We had another case where we were studying a new protein in another cancer where the same phenomenon happens. It happens in adolescence and they die in six months. We started with Glaxo's help the idea of what happens if we stop half of the protein we have, the ones we worked on? GSK said, guys, here's a patented from Mitsubishi, it's got a start, you should work on this. We collaborated with a guy in Harvard who has treated these patients and in 10 months published the paper with a chemical that cured the cancer in animals and....

Path one, which would have been the path normally followed, is patent that molecule, keep it secret, raise the money, and every step would be legal business, legal trying to grab a buck.

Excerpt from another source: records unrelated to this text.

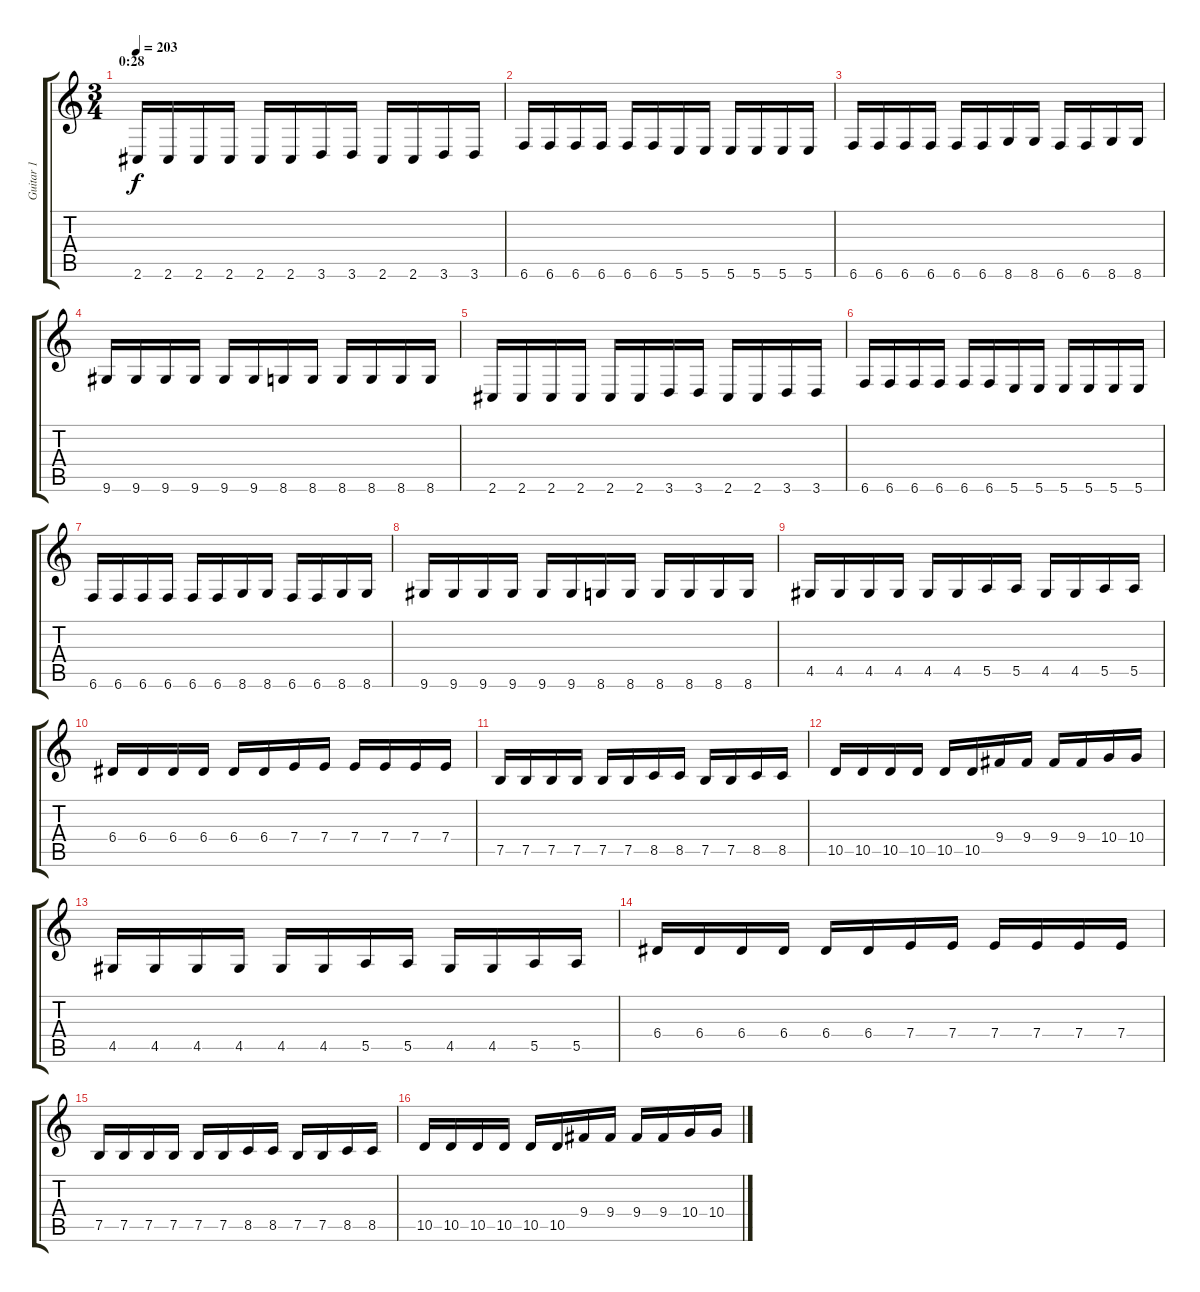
\track ("Guitar 1" "Guitar 1") {instrument distortionguitar}
\staff {score tabs}
\tuning (B3 Gb3 D3 A2 E2 B1) {hide}
\ts (3 4)
\section ("" "0:28")
\tempo 203
\clef g2
\ks c
2.6.16{dy f} 2.6.16 2.6.16 2.6.16 2.6.16 2.6.16 3.6.16 3.6.16 2.6.16 2.6.16 3.6.16 3.6.16 |
6.6.16 6.6.16 6.6.16 6.6.16 6.6.16 6.6.16 5.6.16 5.6.16 5.6.16 5.6.16 5.6.16 5.6.16 |
6.6.16 6.6.16 6.6.16 6.6.16 6.6.16 6.6.16 8.6.16 8.6.16 6.6.16 6.6.16 8.6.16 8.6.16 |
9.6.16 9.6.16 9.6.16 9.6.16 9.6.16 9.6.16 8.6.16 8.6.16 8.6.16 8.6.16 8.6.16 8.6.16 |
2.6.16 2.6.16 2.6.16 2.6.16 2.6.16 2.6.16 3.6.16 3.6.16 2.6.16 2.6.16 3.6.16 3.6.16 |
6.6.16 6.6.16 6.6.16 6.6.16 6.6.16 6.6.16 5.6.16 5.6.16 5.6.16 5.6.16 5.6.16 5.6.16 |
6.6.16 6.6.16 6.6.16 6.6.16 6.6.16 6.6.16 8.6.16 8.6.16 6.6.16 6.6.16 8.6.16 8.6.16 |
9.6.16 9.6.16 9.6.16 9.6.16 9.6.16 9.6.16 8.6.16 8.6.16 8.6.16 8.6.16 8.6.16 8.6.16 |
4.5.16 4.5.16 4.5.16 4.5.16 4.5.16 4.5.16 5.5.16 5.5.16 4.5.16 4.5.16 5.5.16 5.5.16 |
6.4.16 6.4.16 6.4.16 6.4.16 6.4.16 6.4.16 7.4.16 7.4.16 7.4.16 7.4.16 7.4.16 7.4.16 |
7.5.16 7.5.16 7.5.16 7.5.16 7.5.16 7.5.16 8.5.16 8.5.16 7.5.16 7.5.16 8.5.16 8.5.16 |
10.5.16 10.5.16 10.5.16 10.5.16 10.5.16 10.5.16 9.4.16 9.4.16 9.4.16 9.4.16 10.4.16 10.4.16 |
4.5.16 4.5.16 4.5.16 4.5.16 4.5.16 4.5.16 5.5.16 5.5.16 4.5.16 4.5.16 5.5.16 5.5.16 |
6.4.16 6.4.16 6.4.16 6.4.16 6.4.16 6.4.16 7.4.16 7.4.16 7.4.16 7.4.16 7.4.16 7.4.16 |
7.5.16 7.5.16 7.5.16 7.5.16 7.5.16 7.5.16 8.5.16 8.5.16 7.5.16 7.5.16 8.5.16 8.5.16 |
10.5.16 10.5.16 10.5.16 10.5.16 10.5.16 10.5.16 9.4.16 9.4.16 9.4.16 9.4.16 10.4.16 10.4.16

We gave that compound away to 250 labs around the world. A guy in New York and a guy in Boston, whom we didn't know, took that compound and said, good gosh, it works not only for this cancer, but for two others. GlaxoSmithKline said, thank you very much. They didn't pay for it, this was all in the open but they said, we've got something internally that we can use that information for and they already did their first experiment in cancer patients. Three years.

So you can monetize time in this industry. Because three years ultimately in a billion-dollar drug is a lot of money and they put $10 million into the consortium and said, hey, guys, work on this. Then our sharing environment, our no-patent environment, made things happen real fast and it was three years as opposed to six.

4:20 p.m.

Conservative

Ben Lobb Conservative Huron—Bruce, ON

That's interesting because regardless of the industry or the sector, you always hear of all the different silos that are built creating the lack of collaboration.

4:20 p.m.

Director and Chief Executive Officer, Structural Genomics Consortium

Dr. Aled Edwards

Absolutely.

4:20 p.m.

Conservative

Ben Lobb Conservative Huron—Bruce, ON

It appears you've maybe come across here with something that's really going to change.